What you are asked to do:
Determine how many lines of the entries contain "author". Reply with that number alone.

Task input:

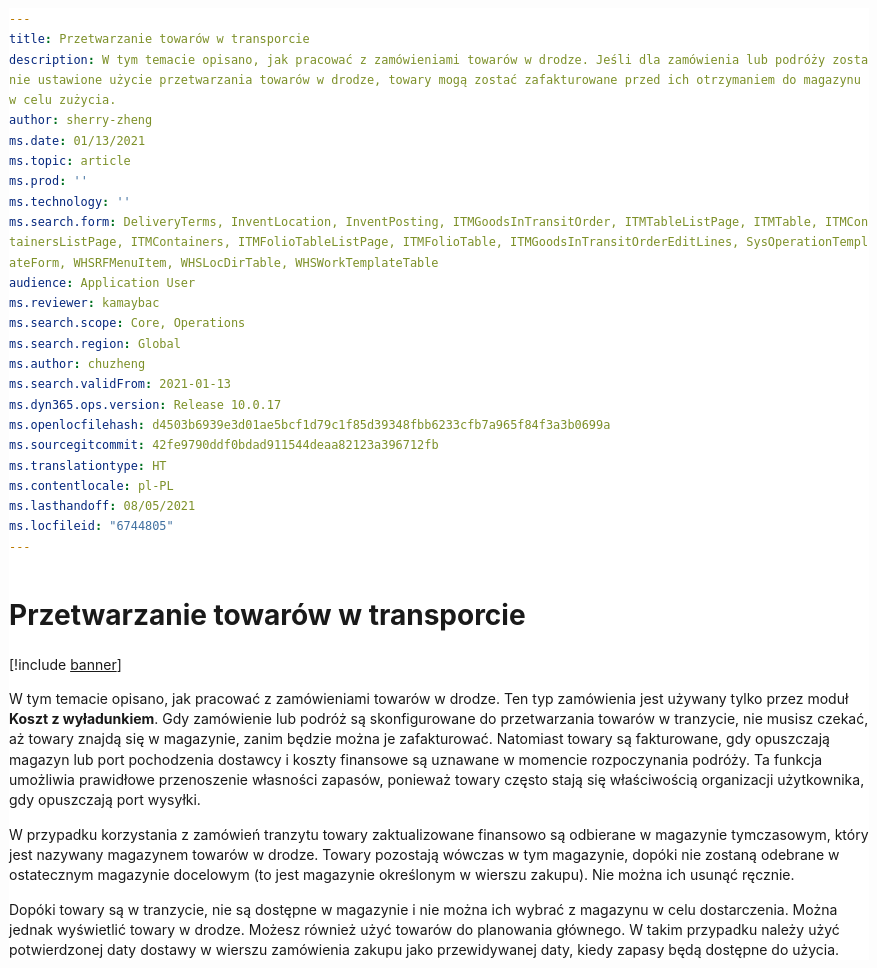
 ```yaml
---
title: Przetwarzanie towarów w transporcie
description: W tym temacie opisano, jak pracować z zamówieniami towarów w drodze. Jeśli dla zamówienia lub podróży zostanie ustawione użycie przetwarzania towarów w drodze, towary mogą zostać zafakturowane przed ich otrzymaniem do magazynu w celu zużycia.
author: sherry-zheng
ms.date: 01/13/2021
ms.topic: article
ms.prod: ''
ms.technology: ''
ms.search.form: DeliveryTerms, InventLocation, InventPosting, ITMGoodsInTransitOrder, ITMTableListPage, ITMTable, ITMContainersListPage, ITMContainers, ITMFolioTableListPage, ITMFolioTable, ITMGoodsInTransitOrderEditLines, SysOperationTemplateForm, WHSRFMenuItem, WHSLocDirTable, WHSWorkTemplateTable
audience: Application User
ms.reviewer: kamaybac
ms.search.scope: Core, Operations
ms.search.region: Global
ms.author: chuzheng
ms.search.validFrom: 2021-01-13
ms.dyn365.ops.version: Release 10.0.17
ms.openlocfilehash: d4503b6939e3d01ae5bcf1d79c1f85d39348fbb6233cfb7a965f84f3a3b0699a
ms.sourcegitcommit: 42fe9790ddf0bdad911544deaa82123a396712fb
ms.translationtype: HT
ms.contentlocale: pl-PL
ms.lasthandoff: 08/05/2021
ms.locfileid: "6744805"
---
```

# <a name="goods-in-transit-processing"></a>Przetwarzanie towarów w transporcie

[!include [banner](../../includes/banner.md)]

W tym temacie opisano, jak pracować z zamówieniami towarów w drodze. Ten typ zamówienia jest używany tylko przez moduł **Koszt z wyładunkiem**. Gdy zamówienie lub podróż są skonfigurowane do przetwarzania towarów w tranzycie, nie musisz czekać, aż towary znajdą się w magazynie, zanim będzie można je zafakturować. Natomiast towary są fakturowane, gdy opuszczają magazyn lub port pochodzenia dostawcy i koszty finansowe są uznawane w momencie rozpoczynania podróży. Ta funkcja umożliwia prawidłowe przenoszenie własności zapasów, ponieważ towary często stają się właściwością organizacji użytkownika, gdy opuszczają port wysyłki.

W przypadku korzystania z zamówień tranzytu towary zaktualizowane finansowo są odbierane w magazynie tymczasowym, który jest nazywany magazynem towarów w drodze. Towary pozostają wówczas w tym magazynie, dopóki nie zostaną odebrane w ostatecznym magazynie docelowym (to jest magazynie określonym w wierszu zakupu). Nie można ich usunąć ręcznie.

Dopóki towary są w tranzycie, nie są dostępne w magazynie i nie można ich wybrać z magazynu w celu dostarczenia. Można jednak wyświetlić towary w drodze. Możesz również użyć towarów do planowania głównego. W takim przypadku należy użyć potwierdzonej daty dostawy w wierszu zamówienia zakupu jako przewidywanej daty, kiedy zapasy będą dostępne do użycia.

Your response:
2